Community Corner

Classic Spring Pasta Dish

Ditch the heavy red sauce and make this easy, springy and pretty pasta dish to welcome spring.

The weekly In the Kitchen With Fay column is written by Fay Abrahamsson.

When the weather turns a bit warmer, it's natural to move from heavier and heartier dishes such as red-sauce pastas and beef stews to lighter entrees such as this recipe. This dish is still satisfying as a hot meal, but reminds of us spring and soon-to-be summer nights. 

Springtime Pasta
3 T butter
1 medium shallot, minced
2 cloves garlic, minced
2 oz. prosciutto, sliced thin, chopped in chunky pieces
½ cup white wine (or chicken broth)
Juice of half a lemon
1 tsp. lemon zest
Freshly ground black pepper
1 lb. asparagus, ends trimmed, sliced into 2” pieces
1 lb. dried fettuccine or dried pasta of your choice
½ cup grated Parmesan cheese
Drizzle of olive oil 

In a large non-stick pan, melt butter. Add shallot and garlic and sauté on low for 5 minutes. Add prosciutto and cook on low for a few minutes more.

Add wine (or chicken broth), lemon juice and zest, freshly ground pepper and let simmer on very low heat.

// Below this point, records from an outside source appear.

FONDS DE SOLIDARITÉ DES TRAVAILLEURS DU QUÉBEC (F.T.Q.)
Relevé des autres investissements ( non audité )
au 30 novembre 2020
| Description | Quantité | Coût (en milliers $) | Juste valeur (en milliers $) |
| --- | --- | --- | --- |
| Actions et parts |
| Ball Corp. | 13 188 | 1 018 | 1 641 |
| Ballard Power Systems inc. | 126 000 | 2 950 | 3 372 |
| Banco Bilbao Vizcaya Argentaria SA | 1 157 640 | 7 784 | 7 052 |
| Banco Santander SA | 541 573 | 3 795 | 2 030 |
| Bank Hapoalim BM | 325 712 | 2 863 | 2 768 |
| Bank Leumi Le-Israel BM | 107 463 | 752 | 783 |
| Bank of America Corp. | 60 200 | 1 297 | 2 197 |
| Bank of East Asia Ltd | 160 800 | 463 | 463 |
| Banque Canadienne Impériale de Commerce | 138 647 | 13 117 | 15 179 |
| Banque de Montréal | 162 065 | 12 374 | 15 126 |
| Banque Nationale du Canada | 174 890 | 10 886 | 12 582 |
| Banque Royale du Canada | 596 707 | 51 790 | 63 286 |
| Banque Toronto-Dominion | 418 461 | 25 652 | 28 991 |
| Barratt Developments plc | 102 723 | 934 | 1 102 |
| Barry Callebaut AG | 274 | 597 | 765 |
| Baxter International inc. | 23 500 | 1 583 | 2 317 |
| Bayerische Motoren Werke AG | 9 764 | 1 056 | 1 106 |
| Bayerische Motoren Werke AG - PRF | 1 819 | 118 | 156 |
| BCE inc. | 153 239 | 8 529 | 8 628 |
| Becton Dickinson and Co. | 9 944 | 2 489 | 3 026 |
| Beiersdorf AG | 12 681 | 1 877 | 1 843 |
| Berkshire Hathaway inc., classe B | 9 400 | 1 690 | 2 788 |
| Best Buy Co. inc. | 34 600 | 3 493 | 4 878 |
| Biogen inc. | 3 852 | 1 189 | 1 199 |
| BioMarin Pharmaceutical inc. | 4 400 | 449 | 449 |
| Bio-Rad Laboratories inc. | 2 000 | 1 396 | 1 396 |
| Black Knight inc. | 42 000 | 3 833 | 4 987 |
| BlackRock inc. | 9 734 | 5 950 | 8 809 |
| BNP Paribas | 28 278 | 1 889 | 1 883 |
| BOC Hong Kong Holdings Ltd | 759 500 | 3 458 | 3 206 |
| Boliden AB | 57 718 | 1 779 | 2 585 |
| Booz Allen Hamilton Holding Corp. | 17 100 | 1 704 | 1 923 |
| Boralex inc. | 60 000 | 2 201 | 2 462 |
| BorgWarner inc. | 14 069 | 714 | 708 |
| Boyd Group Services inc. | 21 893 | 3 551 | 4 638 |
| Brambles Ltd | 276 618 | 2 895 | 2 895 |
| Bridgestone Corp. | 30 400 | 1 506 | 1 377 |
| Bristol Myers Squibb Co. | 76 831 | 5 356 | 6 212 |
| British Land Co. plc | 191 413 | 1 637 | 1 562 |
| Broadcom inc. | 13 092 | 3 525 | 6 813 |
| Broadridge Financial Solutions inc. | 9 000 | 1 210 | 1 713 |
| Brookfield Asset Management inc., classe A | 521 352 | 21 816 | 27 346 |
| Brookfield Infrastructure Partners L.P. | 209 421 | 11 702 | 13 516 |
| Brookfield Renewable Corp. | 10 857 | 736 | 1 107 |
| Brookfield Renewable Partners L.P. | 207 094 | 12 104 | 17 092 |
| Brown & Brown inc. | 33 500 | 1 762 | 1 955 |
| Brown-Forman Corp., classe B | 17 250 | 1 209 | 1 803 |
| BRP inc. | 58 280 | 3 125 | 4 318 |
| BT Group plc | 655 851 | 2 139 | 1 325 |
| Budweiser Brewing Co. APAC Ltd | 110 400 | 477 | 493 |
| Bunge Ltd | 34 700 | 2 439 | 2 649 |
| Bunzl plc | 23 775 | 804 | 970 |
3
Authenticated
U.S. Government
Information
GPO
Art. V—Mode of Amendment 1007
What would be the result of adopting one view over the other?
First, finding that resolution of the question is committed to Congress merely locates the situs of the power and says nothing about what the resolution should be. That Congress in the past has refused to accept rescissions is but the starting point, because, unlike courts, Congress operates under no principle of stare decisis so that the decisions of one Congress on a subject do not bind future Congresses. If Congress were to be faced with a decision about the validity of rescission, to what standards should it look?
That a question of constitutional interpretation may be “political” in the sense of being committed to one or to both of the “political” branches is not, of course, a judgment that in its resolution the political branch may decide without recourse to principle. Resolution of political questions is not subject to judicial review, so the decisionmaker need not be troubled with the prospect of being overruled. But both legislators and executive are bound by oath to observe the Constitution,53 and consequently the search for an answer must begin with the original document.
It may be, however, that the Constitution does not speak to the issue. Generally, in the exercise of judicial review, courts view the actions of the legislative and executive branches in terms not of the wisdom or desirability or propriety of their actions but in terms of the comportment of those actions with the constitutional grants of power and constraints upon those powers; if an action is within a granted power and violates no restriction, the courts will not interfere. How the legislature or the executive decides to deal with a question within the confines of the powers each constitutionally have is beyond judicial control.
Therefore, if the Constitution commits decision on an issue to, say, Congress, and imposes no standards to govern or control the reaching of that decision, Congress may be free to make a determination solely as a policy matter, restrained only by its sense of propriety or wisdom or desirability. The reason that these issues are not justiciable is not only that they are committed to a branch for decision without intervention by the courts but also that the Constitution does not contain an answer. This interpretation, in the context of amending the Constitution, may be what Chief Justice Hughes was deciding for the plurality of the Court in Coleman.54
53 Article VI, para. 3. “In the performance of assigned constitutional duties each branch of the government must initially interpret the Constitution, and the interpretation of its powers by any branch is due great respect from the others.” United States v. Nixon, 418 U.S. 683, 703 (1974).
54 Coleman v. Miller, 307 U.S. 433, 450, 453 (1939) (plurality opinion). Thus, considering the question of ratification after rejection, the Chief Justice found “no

Meanwhile, bring a large pot of salted water to boil. Add asparagus and cook for about 2 minutes until bright green and cooked, but still crisp. Remove from water with a slotted spoon. Set aside.

Cook pasta in boiling water until al dente. Drain, remembering to reserve about one cup of the pasta water.

To assemble:  In large pasta bowl, add cooked fettuccine. Drizzle with a small amount of olive oil and toss.  Add prosciutto mixture, asparagus and Parmesan cheese and toss gently.  Add small amounts of the hot pasta water until a desired moistness is achieved.

Serve immediately. Makes 4 hearty servings.